- _Stored dataset entries_:
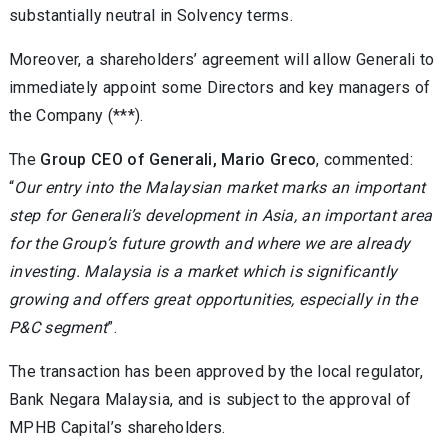
substantially neutral in Solvency terms.
Moreover, a shareholders’ agreement will allow Generali to
immediately appoint some Directors and key managers of
the Company (***).
The
Group CEO of Generali, Mario Greco
, commented:
“
Our entry into the Malaysian market marks an important
step for Generali’s development in Asia, an important area
for the Group’s future growth and where we are already
investing. Malaysia is a market which is significantly
growing and offers great opportunities, especially in the
P&C segment
”.
The transaction has been approved by the local regulator,
Bank Negara Malaysia, and is subject to the approval of
MPHB Capital’s shareholders.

- _Task description_:
Repeat the text of all the entries above word for word, keeping every line as it appears. Leave the pictures out of your answer.

- _Your solution_:
substantially neutral in Solvency terms.
Moreover, a shareholders’ agreement will allow Generali to
immediately appoint some Directors and key managers of
the Company (***).
The
Group CEO of Generali, Mario Greco
, commented:
“
Our entry into the Malaysian market marks an important
step for Generali’s development in Asia, an important area
for the Group’s future growth and where we are already
investing. Malaysia is a market which is significantly
growing and offers great opportunities, especially in the
P&C segment
”.
The transaction has been approved by the local regulator,
Bank Negara Malaysia, and is subject to the approval of
MPHB Capital’s shareholders.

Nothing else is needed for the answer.